[The Works of Charles Lamb in Four Volumes, Volume 4 by Charles Lamb]@TWC D-Link bookThe Works of Charles Lamb in Four Volumes, Volume 4 CHAPTER VI 3/4
I don't know whether we could not make room for you to come and live with us--what say you to it? Allan would be proud to tend you, I am sure; and Rosamund and I should be nice company." Margaret was all unused to such kindnesses, and wept--Margaret had a great spirit--yet she was not above accepting an obligation from a worthy person--there was a delicacy in Miss Clare's manner--she could have no interest but pure goodness, to induce her to make the offer--at length the old lady spake from a full heart. "Miss Clare, this little cottage received us in our distress--it gave us shelter when we had _no home_--we have praised God in it--and, while life remains, I think I shall never part from it--Rosamund does everything for me"-- "And will do, grandmother, as long as I live;"-- and then Rosamund fell a-crying. "You are a good girl, Rosamund; and if you do but find friends when I am dead and gone, I shall want no better accommodation while I live--but God bless you, lady, a thousand times, for your kind offer." Elinor was moved to tears, and, affecting a sprightliness, bade Rosamund prepare for her walk.

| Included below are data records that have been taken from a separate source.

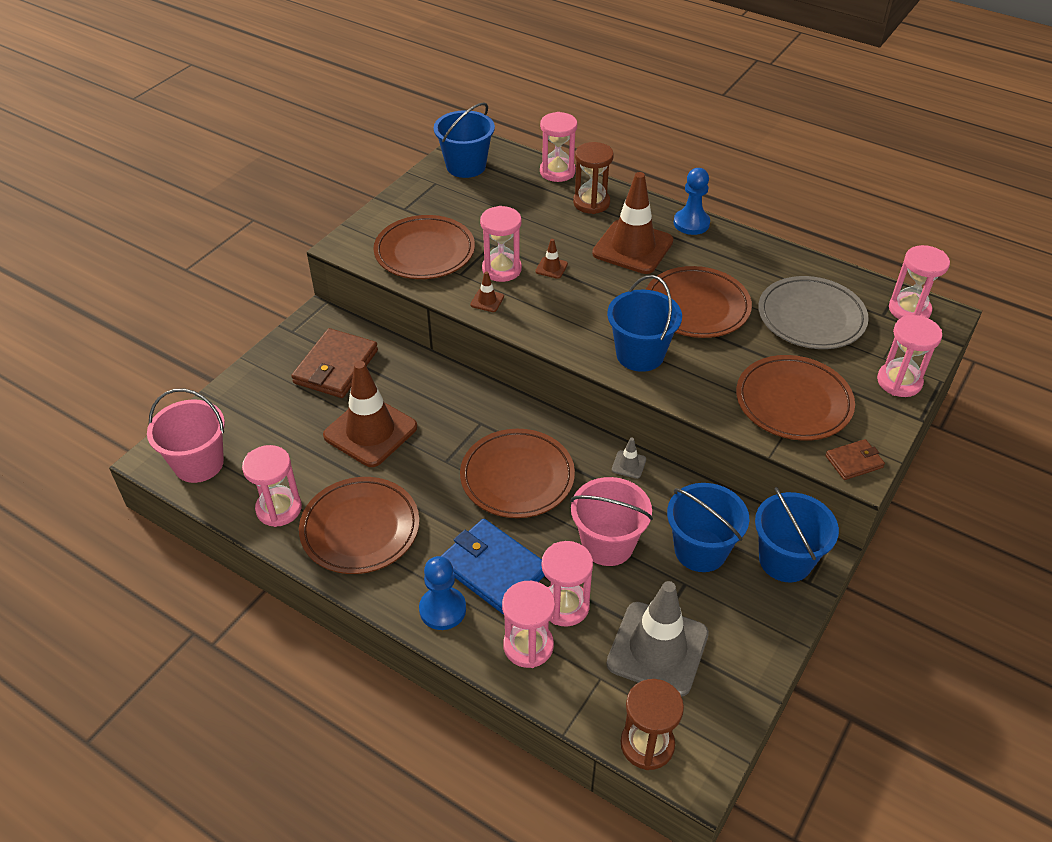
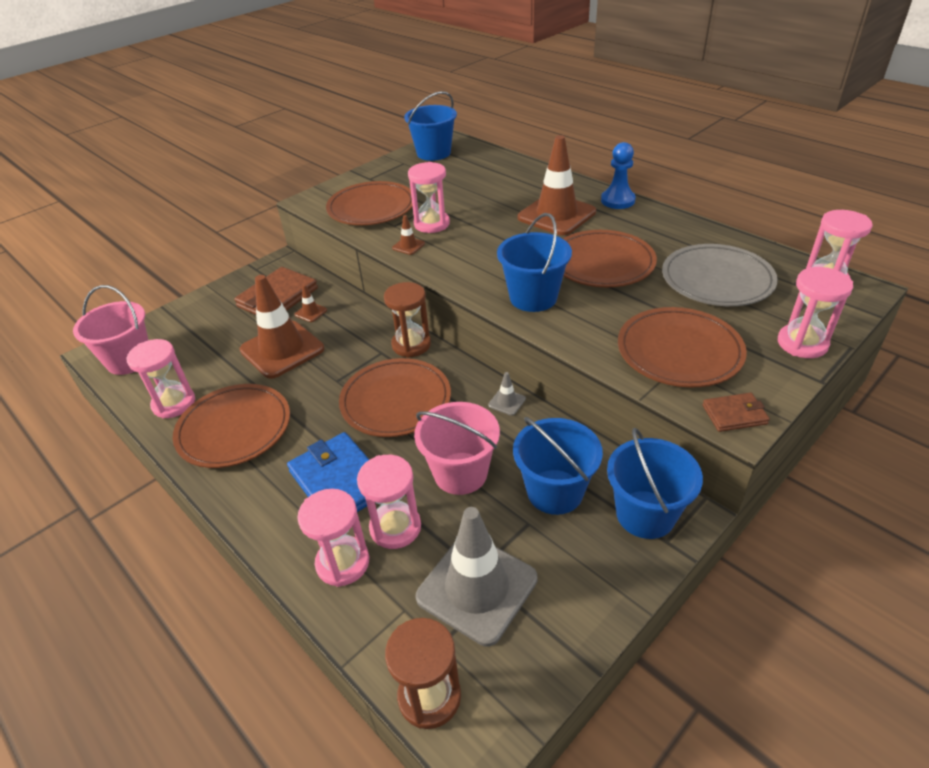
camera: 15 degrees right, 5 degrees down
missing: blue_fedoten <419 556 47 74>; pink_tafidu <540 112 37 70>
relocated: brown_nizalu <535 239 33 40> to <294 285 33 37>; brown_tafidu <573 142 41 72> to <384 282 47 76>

The girl put on her white silk bonnet; and Elinor thought she never beheld so lovely a creature. They took leave of Margaret, and walked out together; they rambled over all Rosamund's favorite haunts--through many a sunny field--by secret glade or wood-walk, where the girl had wandered so often with her beloved Clare. Who now so happy as Rosamund? She had oft-times heard Allan speak with great tenderness of his sister--she was now rambling, arm in arm, with that very sister, the "vaunted sister" of her friend, her beloved Clare. Not a tree, not a bush, scarce a wild flower in their path, but revived in Rosamund some tender recollection, a conversation perhaps, or some chaste endearment.
Life, and a new scene of things, were now opening before her--she was got into a fairy land of uncertain existence. Rosamund was too happy to talk much--but Elinor was delighted with her when she _did_ talk:--the girl's remarks were suggested most of them by the passing scene--and they betrayed, all of them, the liveliness of present impulse;--her conversation did not consist in a comparison of vapid feeling, an interchange of sentiment lip-deep--it had all the freshness of young sensation in it. Sometimes they talked of Allan. "Allan is very good," said Rosamund, "very good _indeed_ to my grandmother--he will sit with her, and hear her stories, and read to her, and try to divert her a hundred ways.
I wonder sometimes he is not tired.
She talks him to death!" "Then you confess, Rosamund, that the old lady _does_ tire _you_ sometimes ?" "Oh no, I did not mean _that_--it's very different--I am used to all her ways, and I can humor her, and please her, and I ought to do it, for she is the only friend I ever had in the world." The new friends did not conclude their walk till it was late, and Rosamund began to be apprehensive about the old lady, who had been all this time alone. On their return to the cottage, they found that Margaret had been somewhat impatient--old ladies, _good old ladies_, will be so at times--age is timorous and suspicious of danger, where no danger is. Besides, it was Margaret's bedtime, for she kept very good hours--indeed, in the distribution of her meals, and sundry other particulars, she resembled the livers in the antique world, more than might well beseem a creature of this. So the new friends parted for that night.